Almost sure convergence of a martingale sum

Question

Consider the senquence of iid r.v. $(Y_k)_{k\geq1}$ such that $\mathbb{P}(Y_k=1)=\mathbb{P}(Y_k=-1)=\frac{1}{2}$ and then consider the process $X=(X_k)_{n\geq1}$ such that $X_n=\sum_{k=1}^n\frac{Y_k}{k}$. It's very easy to see that $X$ is a martingale w.r.t. the filtration that it generate itself. However i tried proving that it is almost surely convergent using the convergence theorem for martingales but i failed. Is this really almost surely convergent? if yes is possible to prove this using martingales theory or is better to use other techniques like Borel-Cantelli lemmas?

Answer 1

$EX_n^{2}=\sum_{k=1}^{n} var (\frac {Y_k} k)=\sum_{k=1}^{n} \frac 1 {k^{2}}$ which is bounded.

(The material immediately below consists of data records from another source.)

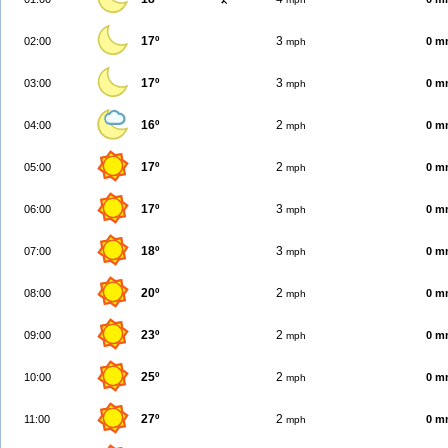
17º
3
02:00
0 m
mph
17º
3
03:00
0 m
mph
16º
2
04:00
0 m
mph
17º
2
05:00
0 m
mph
17º
3
06:00
0 m
mph
18º
3
07:00
0 m
mph
20º
2
08:00
0 m
mph
23º
2
09:00
0 m
mph
25º
2
10:00
0 m
mph
27º
2
11:00
0 m
mph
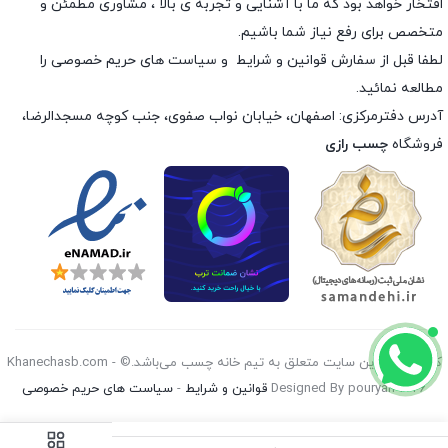
افتخار خواهد بود که ما با آشنایی و تجربه ی بالا ، مشاوری مطمئن و
متخصص برای رفع نیاز شما باشیم.
لطفا قبل از سفارش
قوانین و شرایط
و
سیاست های حریم خصوصی
را
مطالعه نمائید.
آدرس دفترمرکزی: اصفهان، خیابان نواب صفوی، جنب کوچه مسجدالرضا،
فروشگاه
چسب رازی
کليه حقوق اين سايت متعلق به تیم خانه چسب می‌باشد.© Khanechasb.com -
Designed By pouryan 2026
قوانین و شرایط
-
سیاست های حریم خصوصی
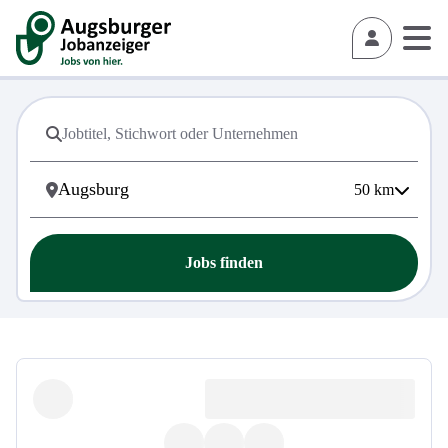
50
km
Jobs finden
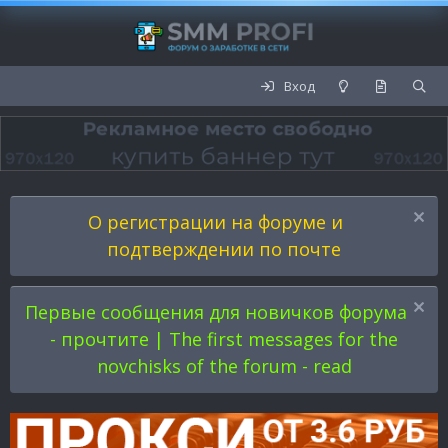
Вход
О регистрации на форуме и
подтверждении по почте
Первые сообщения для новичков форума
- прочтите | The first messages for the
novchisks of the forum - read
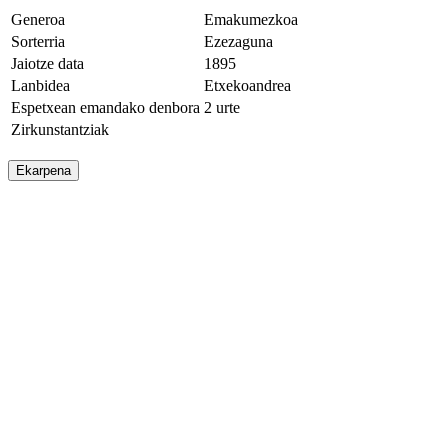
Generoa
Emakumezkoa
Sorterria
Ezezaguna
Jaiotze data
1895
Lanbidea
Etxekoandrea
Espetxean emandako denbora
2 urte
Zirkunstantziak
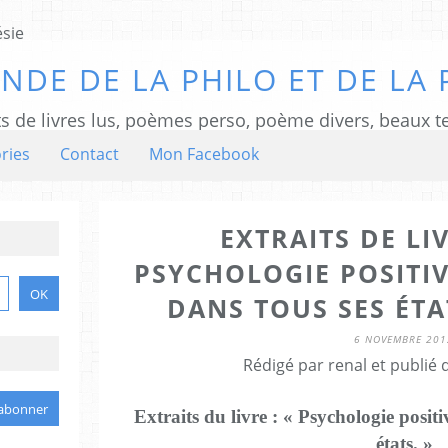
NDE DE LA PHILO ET DE LA 
ts de livres lus, poèmes perso, poème divers, beaux te
ries
Contact
Mon Facebook
EXTRAITS DE LI
PSYCHOLOGIE POSITIV
DANS TOUS SES ÉTA
6 NOVEMBRE 201
Rédigé par renal et publié
Extraits du livre : « Psychologie positi
états. »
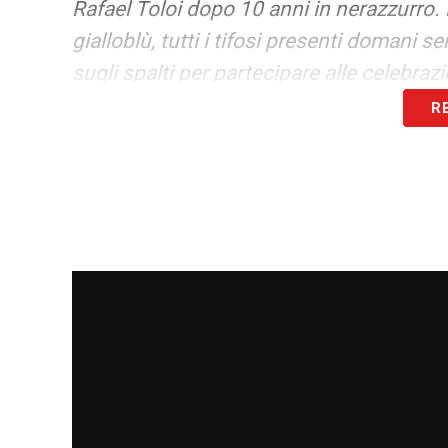
Rafael Toloi dopo 10 anni in nerazzurro. P
gialloblù, tutti i tifosi presenti domani 
sugli spalti per partecipare alle celebra
R
LA PLAYLIST DELLE NOSTRE TOP NEW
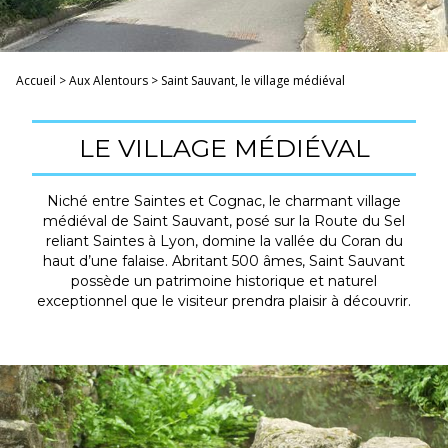
Accueil
>
Aux Alentours
>
Saint Sauvant, le village médiéval
LE VILLAGE MÉDIÉVAL
Niché entre Saintes et Cognac, le charmant village
médiéval de Saint Sauvant, posé sur la Route du Sel
reliant Saintes à Lyon, domine la vallée du Coran du
haut d’une falaise. Abritant 500 âmes, Saint Sauvant
possède un patrimoine historique et naturel
exceptionnel que le visiteur prendra plaisir à découvrir.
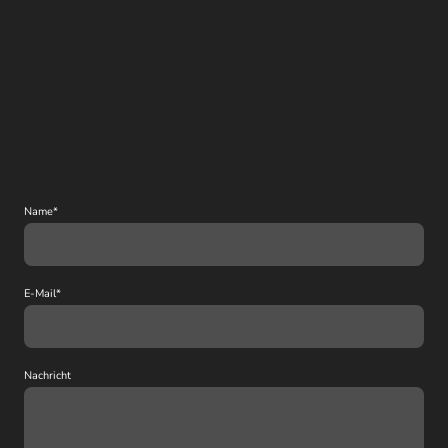
Name
*
E-Mail
*
Nachricht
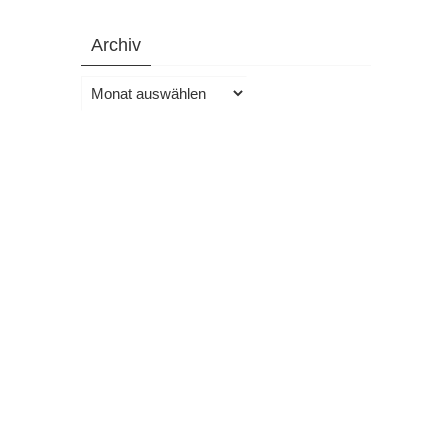
Archiv
Archiv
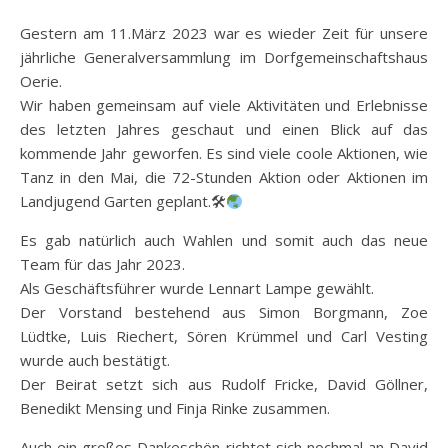
Gestern am 11.März 2023 war es wieder Zeit für unsere
jährliche Generalversammlung im Dorfgemeinschaftshaus
Oerie.
Wir haben gemeinsam auf viele Aktivitäten und Erlebnisse
des letzten Jahres geschaut und einen Blick auf das
kommende Jahr geworfen. Es sind viele coole Aktionen, wie
Tanz in den Mai, die 72-Stunden Aktion oder Aktionen im
Landjugend Garten geplant.🛠
Es gab natürlich auch Wahlen und somit auch das neue
Team für das Jahr 2023.
Als Geschäftsführer wurde Lennart Lampe gewählt.
Der Vorstand bestehend aus Simon Borgmann, Zoe
Lüdtke, Luis Riechert, Sören Krümmel und Carl Vesting
wurde auch bestätigt.
Der Beirat setzt sich aus Rudolf Fricke, David Göllner,
Benedikt Mensing und Finja Rinke zusammen.
Auch ein großes Dankeschön richtet sich nochmal an David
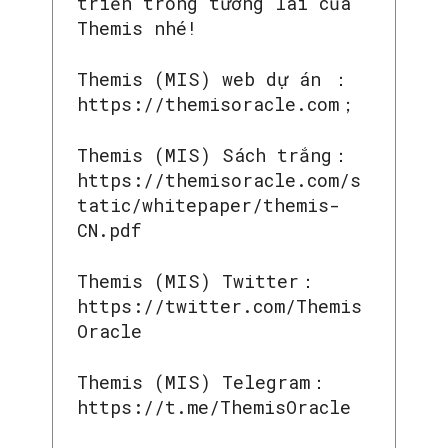
triển trong tương lai của
Themis nhé!
Themis (MIS) web dự án ：
https://themisoracle.com；
Themis (MIS) Sách trắng：
https://themisoracle.com/s
tatic/whitepaper/themis-
CN.pdf
Themis (MIS) Twitter：
https://twitter.com/Themis
Oracle
Themis (MIS) Telegram：
https://t.me/ThemisOracle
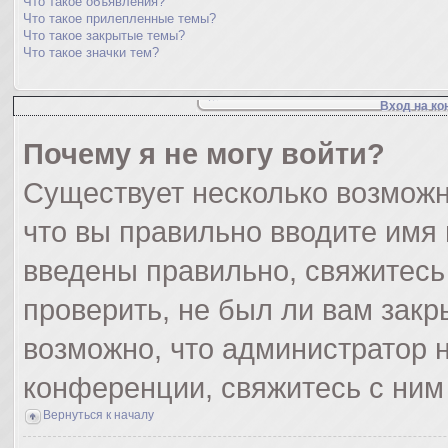
Что такое объявления?
Что такое прилепленные темы?
Что такое закрытые темы?
Что такое значки тем?
Вход на ко
Почему я не могу войти?
Существует несколько возможн
что вы правильно вводите имя
введены правильно, свяжитесь
проверить, не был ли вам закр
возможно, что администратор
конференции, свяжитесь с ним
Вернуться к началу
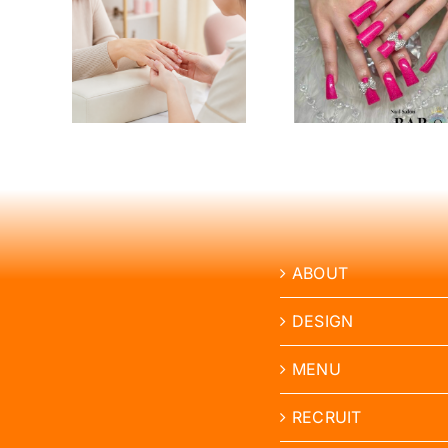
大きいネイル
サロン
ジェル
パーツを長持
は切
当日の
ちさせるに
皮・ハ
は大丈
は？引っかか
リーム
仕事・
り・取れかけ
約前の
ナ・保
たときの対処
備
意
法
ABOUT
DESIGN
MENU
RECRUIT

It is well known that this implies uniform integrability and any uniformly integrable martingale converges almost surely.

Answer 2

For a « martingale » proof, the convergence theorem for martingales states that if $(X_n)$ is a martingale wrt some filtration, and $\mathbb{E}[|X_n|]$ is bounded, then $X_n$ converges pointwise.

Now note that $\mathbb{E}[|X_n|^2]$ is clearly bounded and is not lower than $\mathbb{E}[|X_n|]^2$.

Answer 3

One can see that $$ \mathbb E\left[X_n^2\right]=\sum_{k=1}^n\frac 1{k^2}\mathbb E\left[Y_k^2\right] $$ hence that the martingale $\left(X_n\right)_{n\geqslant 1}$ is bounded in $\mathbb L^2$.